■ **Work item**:
Reproduce the transcribed text in the data below word for word, leaving the pictures out of your answer.

Transcribed page contents:
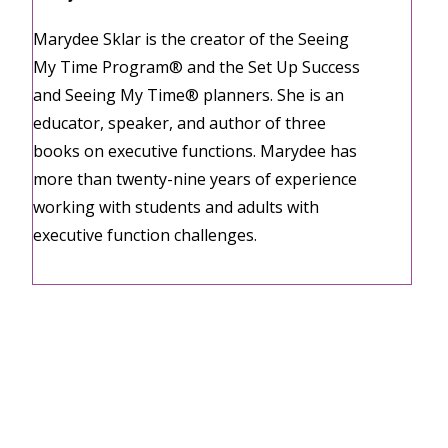
Marydee Sklar is the creator of the Seeing
My Time Program® and the Set Up Success
and Seeing My Time® planners. She is an
educator, speaker, and author of three
books on executive functions. Marydee has
more than twenty-nine years of experience
working with students and adults with
executive function challenges.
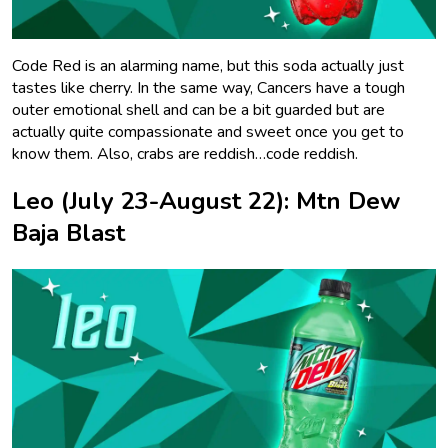
Code Red is an alarming name, but this soda actually just
tastes like cherry. In the same way, Cancers have a tough
outer emotional shell and can be a bit guarded but are
actually quite compassionate and sweet once you get to
know them. Also, crabs are reddish…code reddish.
Leo (July 23-August 22): Mtn Dew
Baja Blast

■ **Problem solution**:
Marydee Sklar is the creator of the Seeing
My Time Program® and the Set Up Success
and Seeing My Time® planners. She is an
educator, speaker, and author of three
books on executive functions. Marydee has
more than twenty-nine years of experience
working with students and adults with
executive function challenges.
Code Red is an alarming name, but this soda actually just
tastes like cherry. In the same way, Cancers have a tough
outer emotional shell and can be a bit guarded but are
actually quite compassionate and sweet once you get to
know them. Also, crabs are reddish…code reddish.
Leo (July 23-August 22): Mtn Dew
Baja Blast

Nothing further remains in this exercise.